Dietz shows that at the beginning of the Twentieth Century the deaconesses were surprisingly willing as a matter of course to adhere to the continuously growing demands for a structured and theoretically sound training programme. In matters of education the motherhouse collaborated closely with the Danish Nurses’ Organization and, beginning in 1908, regularly adjusted its training regulations to fulfil new requirements. Moreover, the motherhouse systematically began to train nurses who did not want to become deaconesses. These training reforms not only affected the training practice but the configuration of the hospital as a place that provided practical training to nurses. In 1919 a medical department was newly formed when the Danish Nurses’ Organization demanded that the students should be educated for eight months in such a department. This speaks to the close relationship between the history of nursing and the rise of the hospital.
A particularly impressive example of the openness of the motherhouse towards modernity was when it named Sister Victoria Jensen as its new principal in 1914. Sister Victoria was not only an honourable member of the Danish Nurses’ Organization, she was also very active in the women’s suffrage movement. The collaboration between the Danish deaconess movement and the women’s movement differs fundamentally from the German situation where both groups were strongly opposed to each other.

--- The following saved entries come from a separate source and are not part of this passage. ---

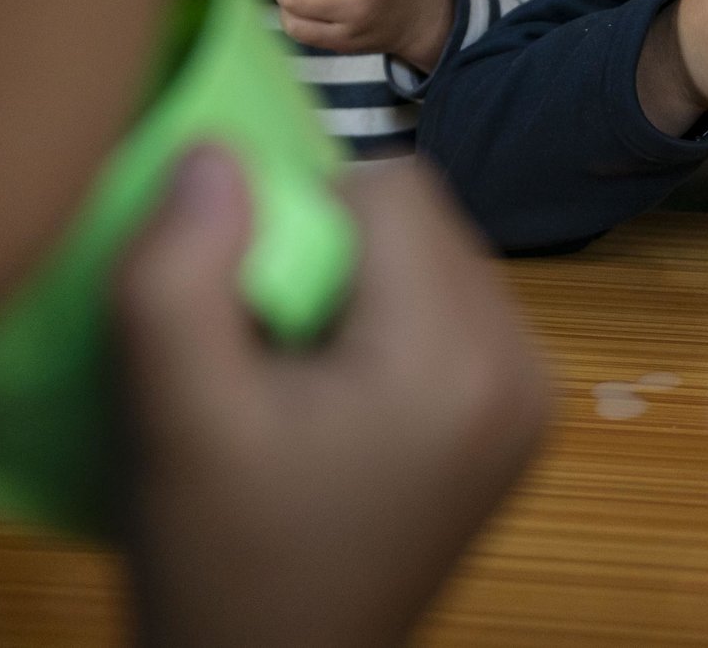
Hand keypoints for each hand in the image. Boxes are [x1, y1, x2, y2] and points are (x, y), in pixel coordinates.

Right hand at [115, 147, 547, 647]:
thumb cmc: (218, 556)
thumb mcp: (171, 415)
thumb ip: (177, 271)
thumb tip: (215, 150)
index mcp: (456, 355)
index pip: (390, 185)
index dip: (298, 214)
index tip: (246, 299)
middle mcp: (525, 362)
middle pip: (422, 219)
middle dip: (335, 254)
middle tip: (268, 348)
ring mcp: (536, 394)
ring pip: (439, 258)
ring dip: (363, 288)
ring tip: (299, 381)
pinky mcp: (523, 419)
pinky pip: (457, 311)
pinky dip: (394, 328)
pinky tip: (338, 404)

The expansion of the Danish welfare state finally posed another challenge. Social legislation introduced in 1933 resulted in the Danish state largely assuming the responsibility for the welfare of its population. Those benefits that had been previously regarded as charity now became obligatory welfare state benefits that the state had to provide. Dietz explores the impact of these changes on denominational welfare services such as the Deaconesses, and shows that the Danish welfare state could only achieve its new mandates with the help of motherhouses and the Protestant nurses. At the same time, the deaconess motherhouse became more dependent on the state as it began to receive state funding for its institutions and needed to follow new professional standards that the state mandated. On the one hand the motherhouse benefited from the expansion of state social benefits, and on the other hand it had to adapt to the new state requirements, e.g. in the area of nursing training. Thus, Dietz argues, the deaconess motherhouse increasingly lost its autonomy.
With this book Dietz has provided a well-written study full of details that shed new light on the internal conflicts and debates on the configuration of the Sisterhood of deaconesses, the organisation of their work domains, and the training of nurses. Furthermore, Dietz successfully masters the double challenge of presenting both a Jubiläumsschriftand an academic monograph. For that reason this book will be of interest to readers who want to find out more about the specific history of the motherhouse and its institutions, as well as to those readers who are curious about the superordinate issues, including the history of gender, religion, nursing, and the welfare state in Denmark over the last two centuries.